→ **TASK STATEMENT**: Only lines holding the word "factor" are wanted from the records; copy all of them.

→ **Stored items**:
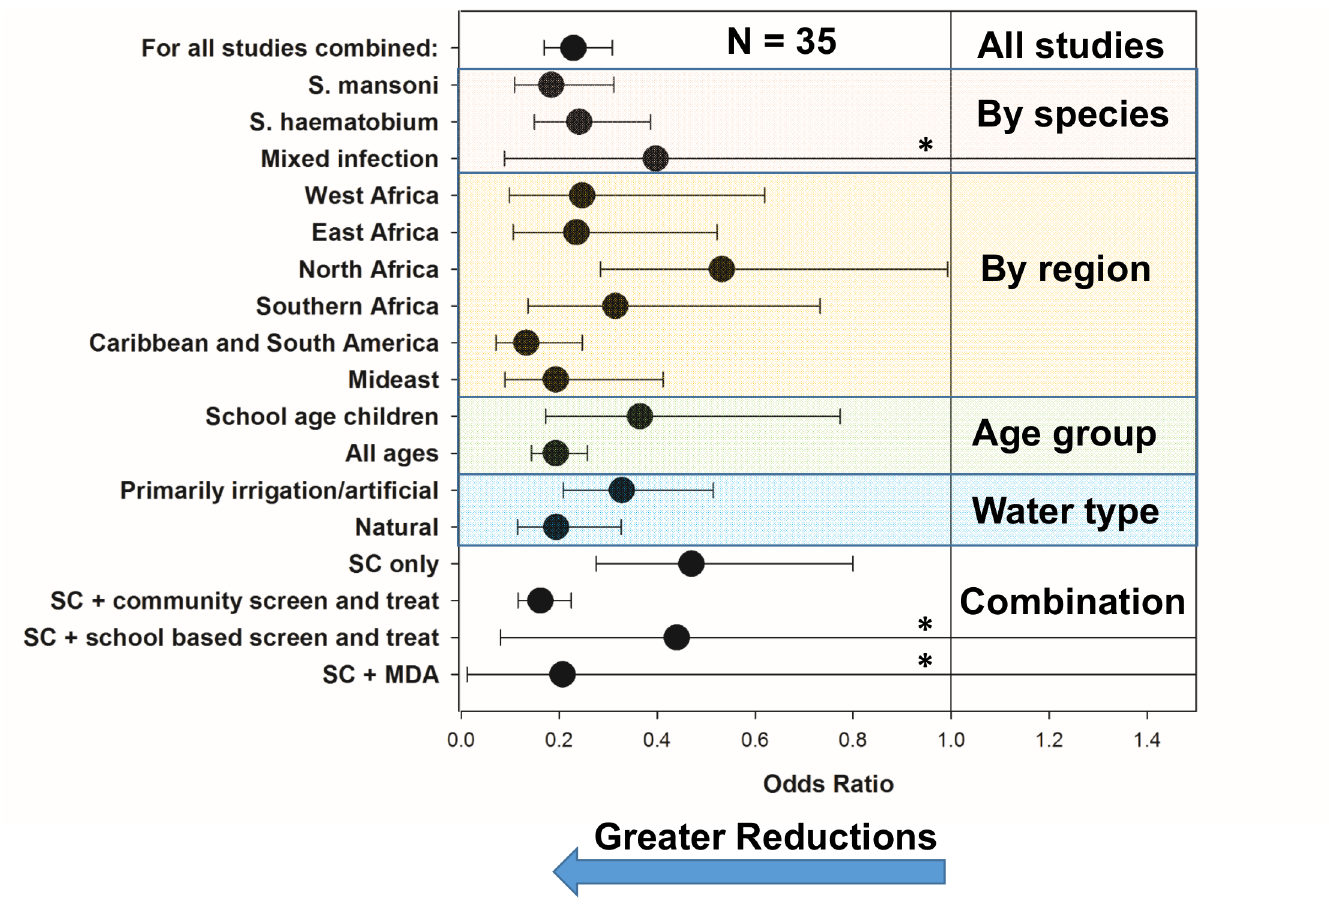
Fig 4. Odds ratios for Schistosoma infection, as measured by human prevalence, after implementation of mollusciciding programs. Black circles indicate odds ratios estimated by random effects meta-analysis for Schistosoma infection prevalence after mollusciciding, as compared to pretreatment levels. Whisker bars indicate the 95% confidence interval for the OR estimates. Asterisks ( * ) indicate that the graphing of the upper confidence limit was truncated for that category (numeric details are provided in Supporting Information file S1 Table). Results are shown for all studies reporting human prevalence data before and after control (top line, N = 35), and for study subgroup categories classified according to parasite species, geographic region, which age groups were included, the types of water bodies treated, and whether the program included snail control (SC) only, or mollusciciding combined with some form of drug treatment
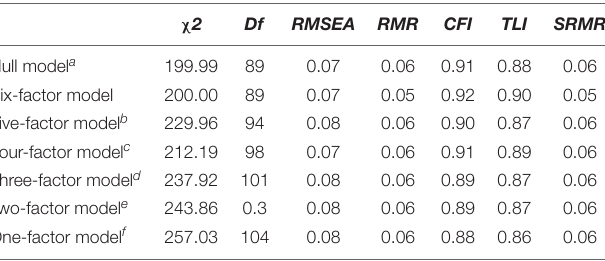
TABLE 2 | Results of confirmatory factor analysis for the measures of the variables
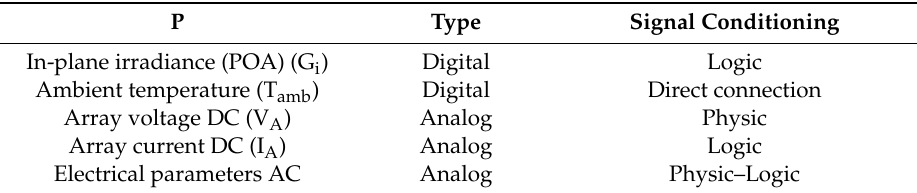
Table 2. Sensors used and classification.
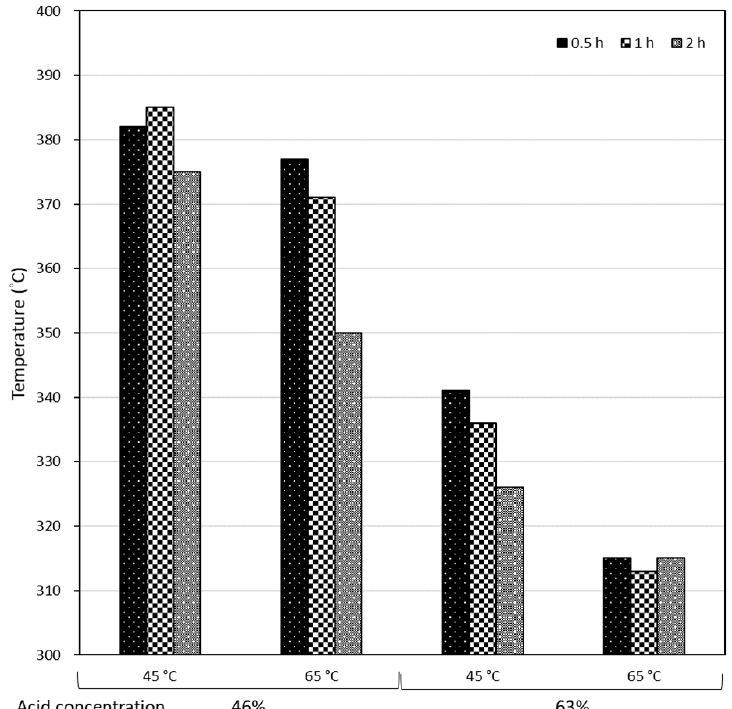
Figure 12. Degradation temperature of P-CNCs prepared in different conditions.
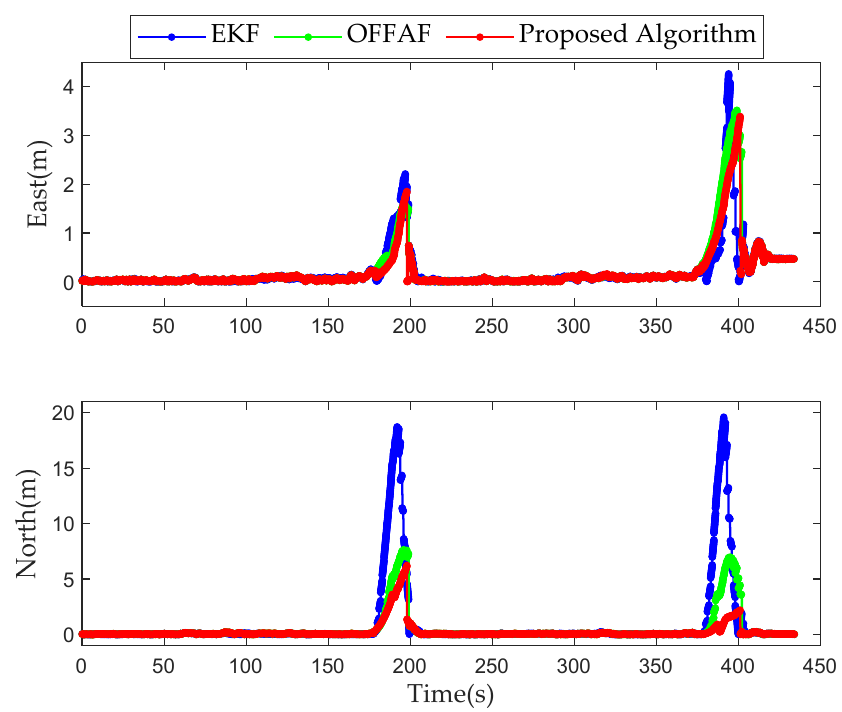
Figure 25. Positioning errors of the proposed algorithm in the east and north in case two. Table 7. The GNSS/INS integrated positioning performance of the EKF, OFFAF and the proposed algorithm.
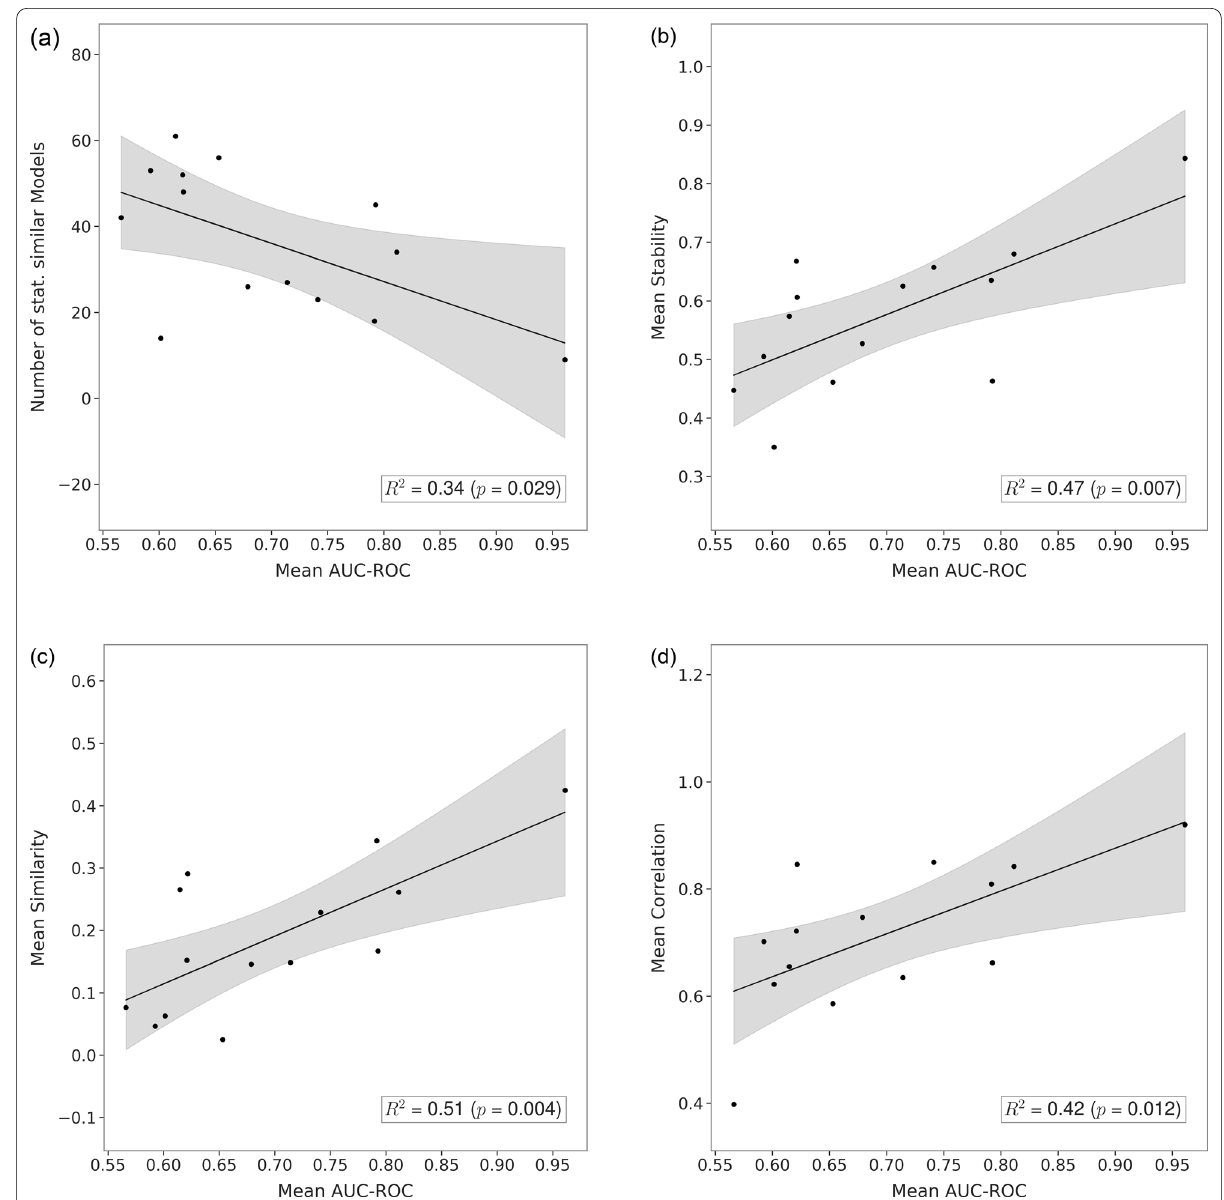
Fig. 5 Association of the mean AUC-ROC for all statistically similar models with ( a ) the number of equivalent models, ( b ) stability, ( c ) similarity and ( d ) correlation. Each point represents one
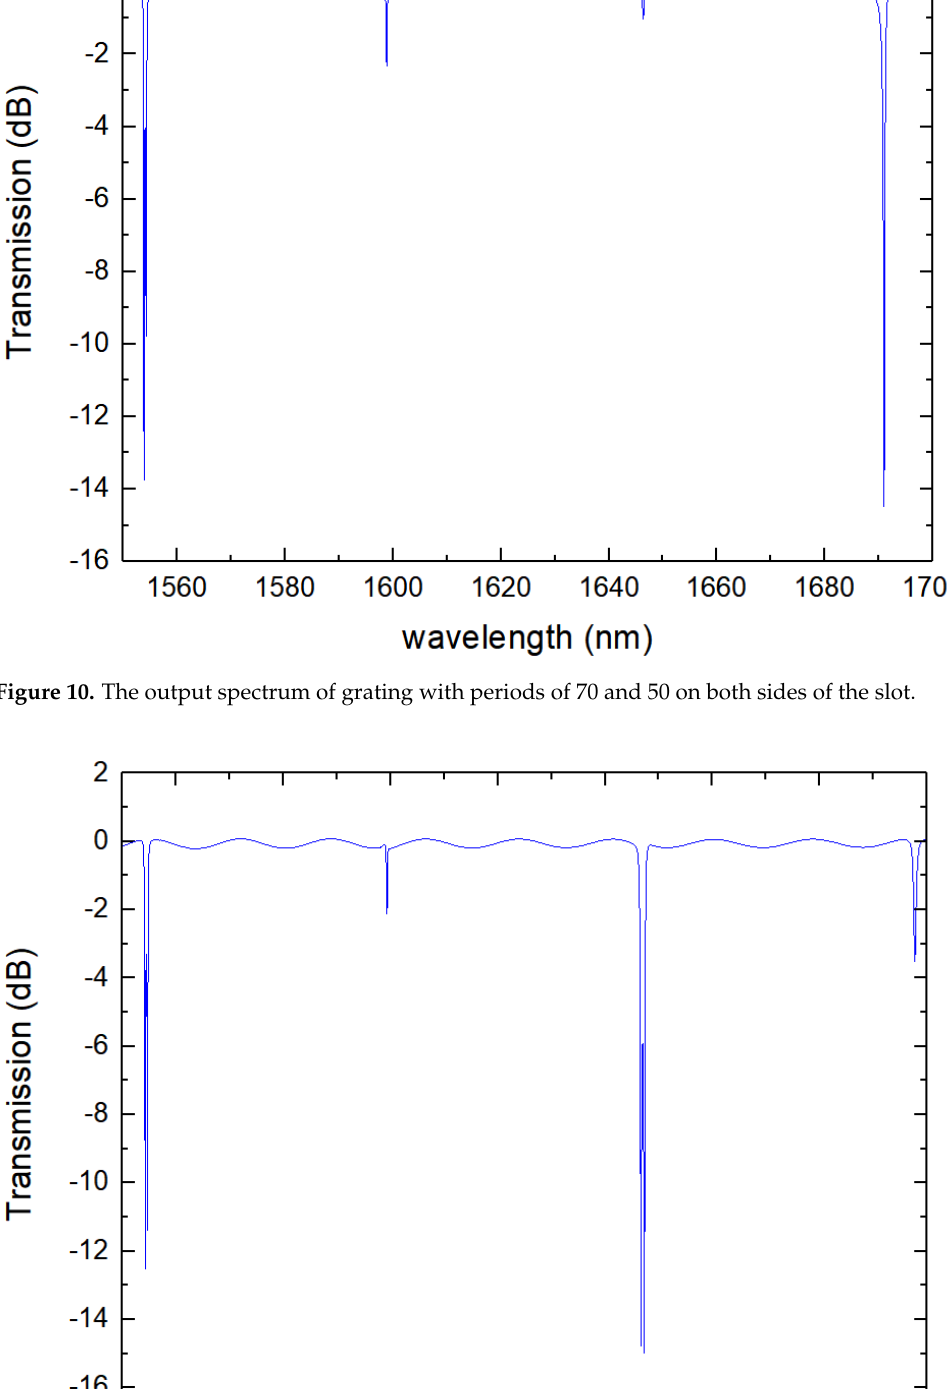
The Q factor and FSR in both cases are calculated by Equations (8) and (9). The sim-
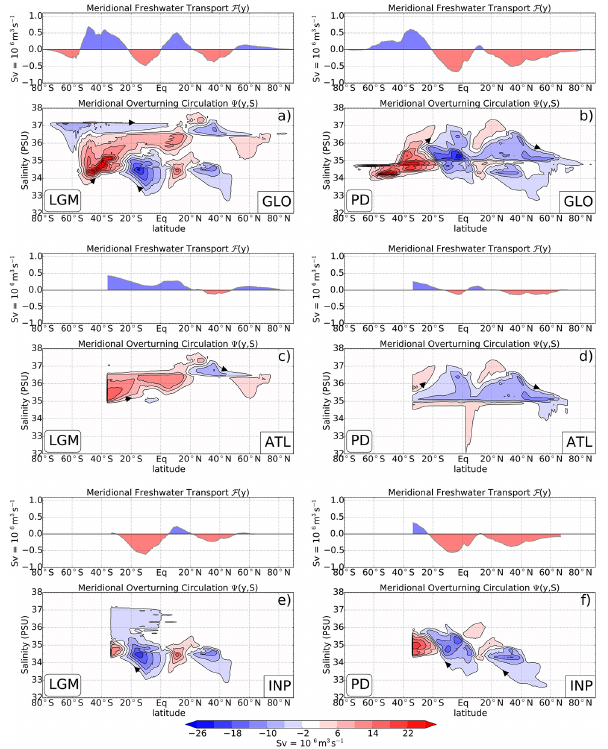
Figure 5. LGM and PD meridional overturning circulation in lati- tude–salinity coordinates for (a, b) the Global Ocean, (c, d) the At- lantic basin, and (e, f) the Indo-Pacific basin. The contour interval for the circulation is 4Sv. The blue cells correspond to clockwise circulations whereas the red cells are for counter-clockwise mo- tions. For each basin, the oceanic meridional freshwater transport in Sv is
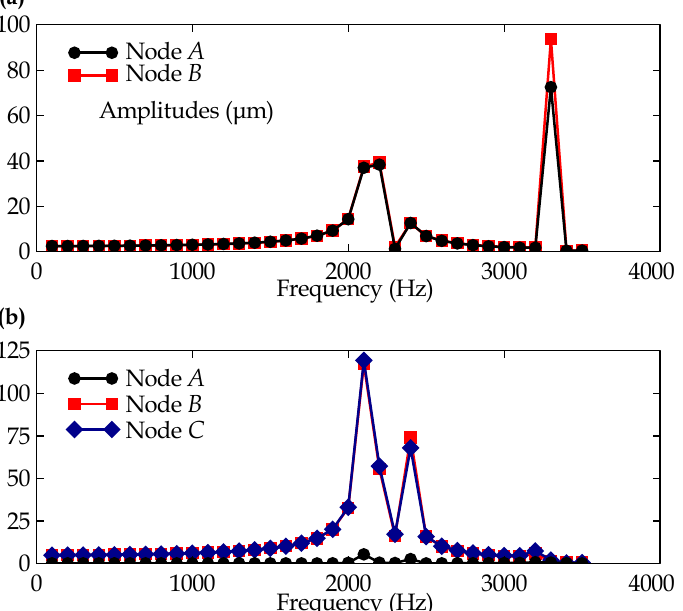
Figure 9. Harmonic responses of proposed 2-DOF decoupled stage. ( a ) y -direction deformation in y -axis actuation. ( b ) y -direction deformation in x and y -axis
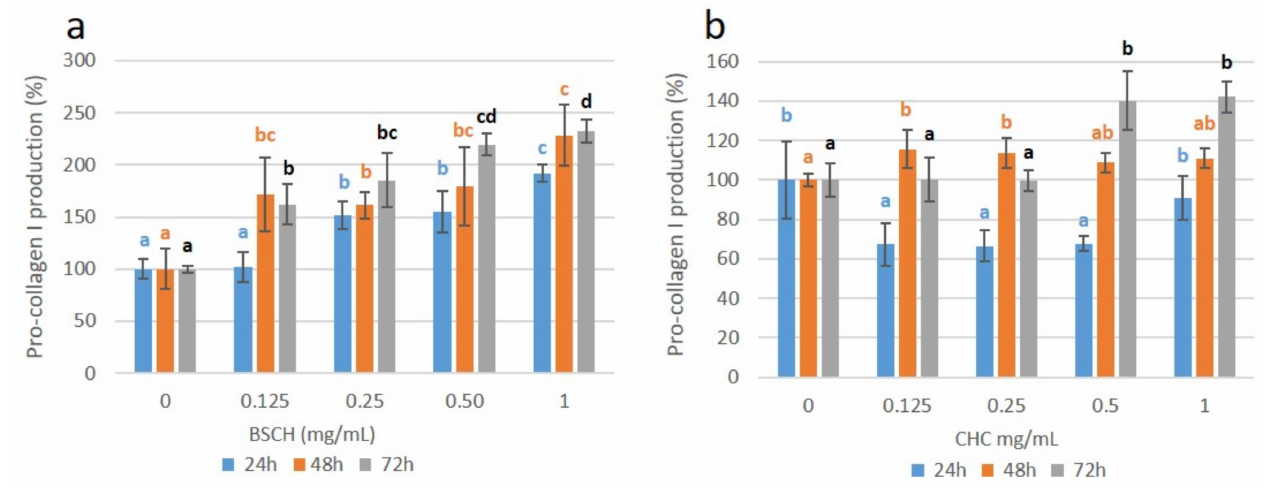
Figure 6. Pro-collagen I production for the fibroblast cell cultures treated with BSCH-C ( a ) and CHC ( b ) hydrolysates and normalized to the control group. Values are shown as means with standard deviation. Different letters indicate significant differences between concentration groups ( p < 0.05).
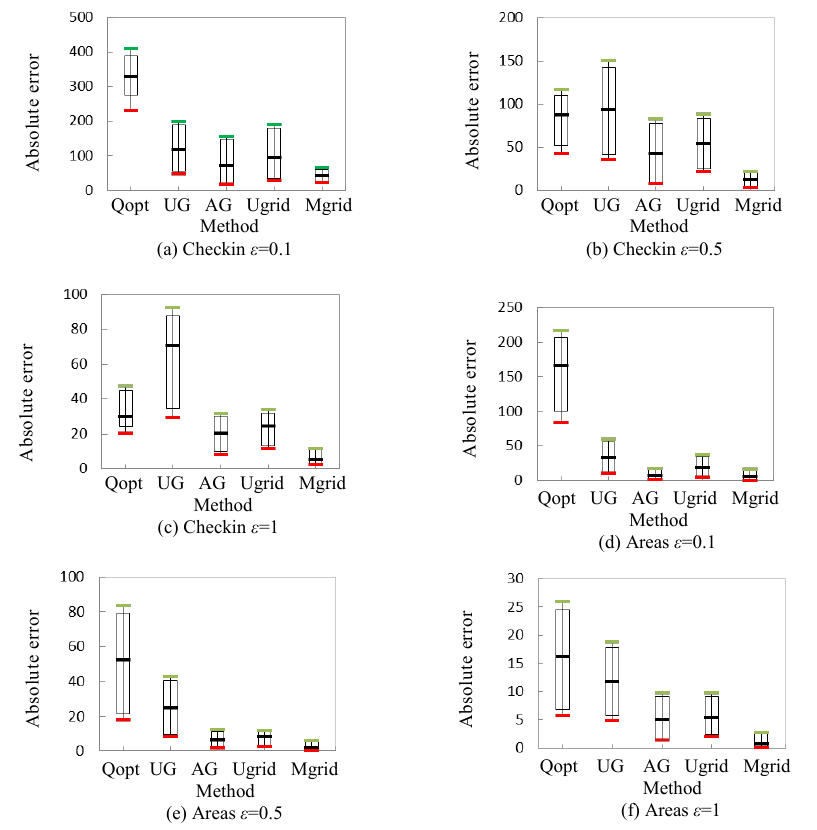
Figure 6. Absolute error of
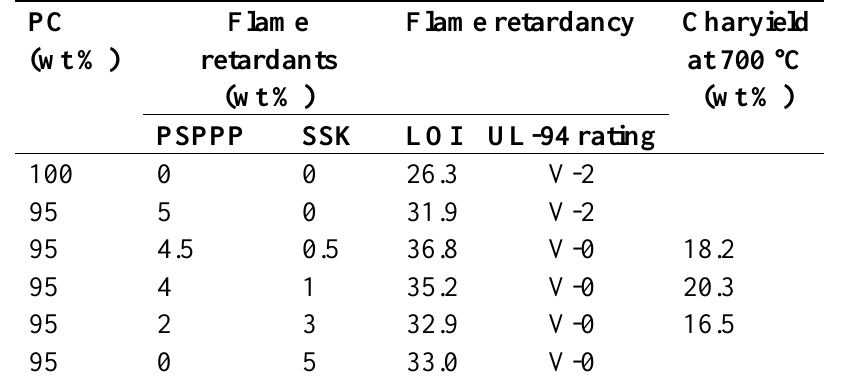
Table 5. Flame retardancy of PC/PSPPP/SSK mixtures with different contents of the flame retardants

→ **OUTPUT OF THE TASK**:
TABLE 2 | Results of confirmatory factor analysis for the measures of the variables
The Q factor and FSR in both cases are calculated by Equations (8) and (9). The sim-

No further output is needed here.